Comment 1 Ville Skyttä 2009-05-18 20:58:46 UTC
The set of allowed characters depends on the type of the document where the target of the fragment identifier (not the link) is, and what the target is.  For example, if it's an "id" attribute, the set of characters is quite restricted and for example for <a name="..."> there are differences between HTML 4.x and XHTML 1.x what the allowed characters are: http://www.w3.org/TR/xhtml1/#C_8

No working, real URL to check was provided so it isn't possible to dig deeper into your particular case, but for compatibility I would suggest sticking with the allowable characters for ID and NAME types from HTML 4: http://www.w3.org/TR/html4/types.html#type-name

It is quite possible that the link checker indeed has issues with some things that should be allowed though, so I'm leaving this bug open for now.  A working link to real, public document with which such issues can be reproduced would be nice though.

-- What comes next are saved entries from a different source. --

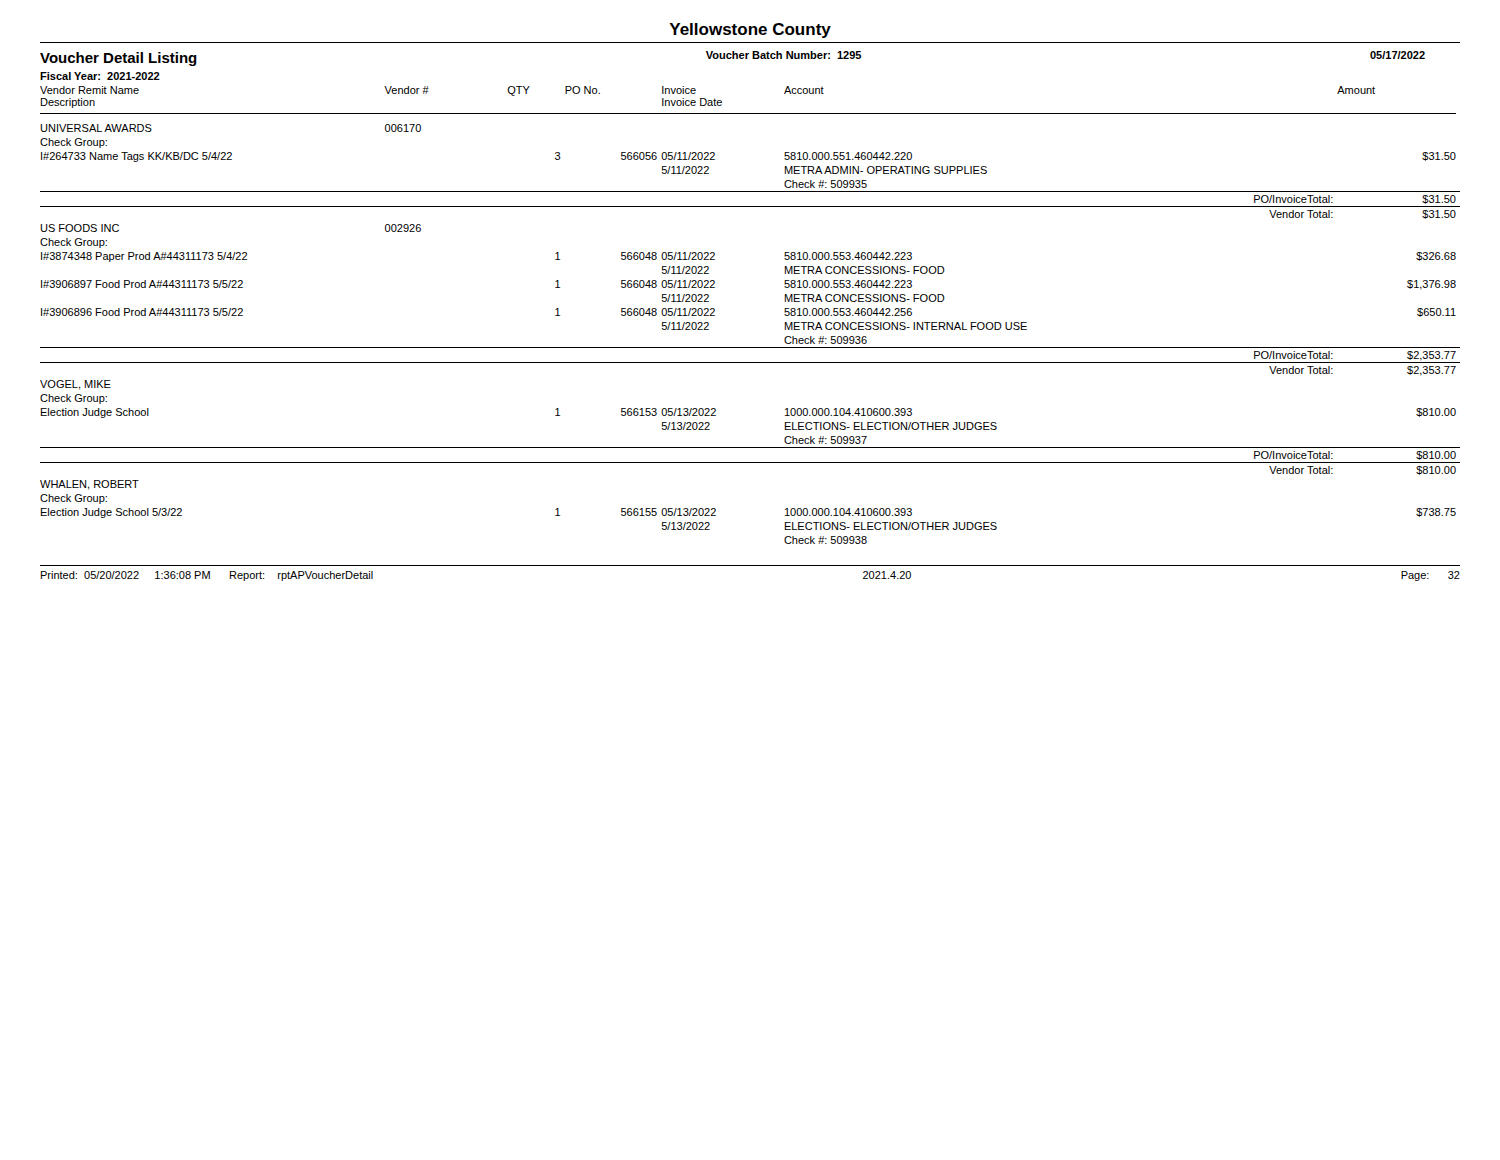Yellowstone County
Voucher Detail Listing
Voucher Batch Number: 1295
05/17/2022
Fiscal Year: 2021-2022
| Vendor Remit Name Description | Vendor # | QTY | PO No. | Invoice Invoice Date | Account | Amount |
| --- | --- | --- | --- | --- | --- | --- |
| UNIVERSAL AWARDS | 006170 | | | | | |
| Check Group: | | | | | | |
| I#264733 Name Tags KK/KB/DC 5/4/22 | | 3 | 566056 | 05/11/2022 | 5810.000.551.460442.220 | $31.50 |
| | | | | 5/11/2022 | METRA ADMIN- OPERATING SUPPLIES | |
| | | | | | Check #: 509935 | |
| | PO/InvoiceTotal: | $31.50 |
| | Vendor Total: | $31.50 |
| US FOODS INC | 002926 | | | | | |
| Check Group: | | | | | | |
| I#3874348 Paper Prod A#44311173 5/4/22 | | 1 | 566048 | 05/11/2022 | 5810.000.553.460442.223 | $326.68 |
| | | | | 5/11/2022 | METRA CONCESSIONS- FOOD | |
| I#3906897 Food Prod A#44311173 5/5/22 | | 1 | 566048 | 05/11/2022 | 5810.000.553.460442.223 | $1,376.98 |
| | | | | 5/11/2022 | METRA CONCESSIONS- FOOD | |
| I#3906896 Food Prod A#44311173 5/5/22 | | 1 | 566048 | 05/11/2022 | 5810.000.553.460442.256 | $650.11 |
| | | | | 5/11/2022 | METRA CONCESSIONS- INTERNAL FOOD USE | |
| | | | | | Check #: 509936 | |
| | PO/InvoiceTotal: | $2,353.77 |
| | Vendor Total: | $2,353.77 |
| VOGEL, MIKE | | | | | | |
| Check Group: | | | | | | |
| Election Judge School | | 1 | 566153 | 05/13/2022 | 1000.000.104.410600.393 | $810.00 |
| | | | | 5/13/2022 | ELECTIONS- ELECTION/OTHER JUDGES | |
| | | | | | Check #: 509937 | |
| | PO/InvoiceTotal: | $810.00 |
| | Vendor Total: | $810.00 |
| WHALEN, ROBERT | | | | | | |
| Check Group: | | | | | | |
| Election Judge School 5/3/22 | | 1 | 566155 | 05/13/2022 | 1000.000.104.410600.393 | $738.75 |
| | | | | 5/13/2022 | ELECTIONS- ELECTION/OTHER JUDGES | |
| | | | | | Check #: 509938 | |
Printed: 05/20/2022 1:36:08 PM Report: rptAPVoucherDetail
2021.4.20
Page: 32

(Version 4.5 is in the drop down menu now, thanks for noting its absence.)
Comment 2 Boujin 2009-05-19 08:44:37 UTC
I am using xhtml 1.0 sent as text/html and 1.1 sent as application/xhtml+xml. I am using content negotiation depending on which the user agent accepts. I use "id" inside an "a".

Example 1 with "id":
<a href="/espa%C3%B1a/espa%C3%B1a" id="espa&#241;a">Espa&#241;a</a>

Example 2 with "#":
<a href="/espa%C3%B1a/espa%C3%B1a#espa%C3%B1a">Espa&#241;a</a>

(Note different encoding for char in text and uri.)

Both validate using the W3C Markup Validator. Unfortunately, Example 2 fails the W3C Link Checker stating error mentioned in my previous post.



I have read your links where it is stated, "Note that the collection of legal values in XML 1.0 Section 2.3, production 5 is much larger than that permitted to be used in the ID and NAME types defined in HTML 4."

html's "id" (and "name") allow: letters (a-z), digits, hyphens, underscores, colons, and periods.

Unfortunately, I have failed to find a list of valid encodings for the "id" in xhtml. Nevertheless, since xhtml's list is "much larger", then I guess the previously mentioned anchor is correct?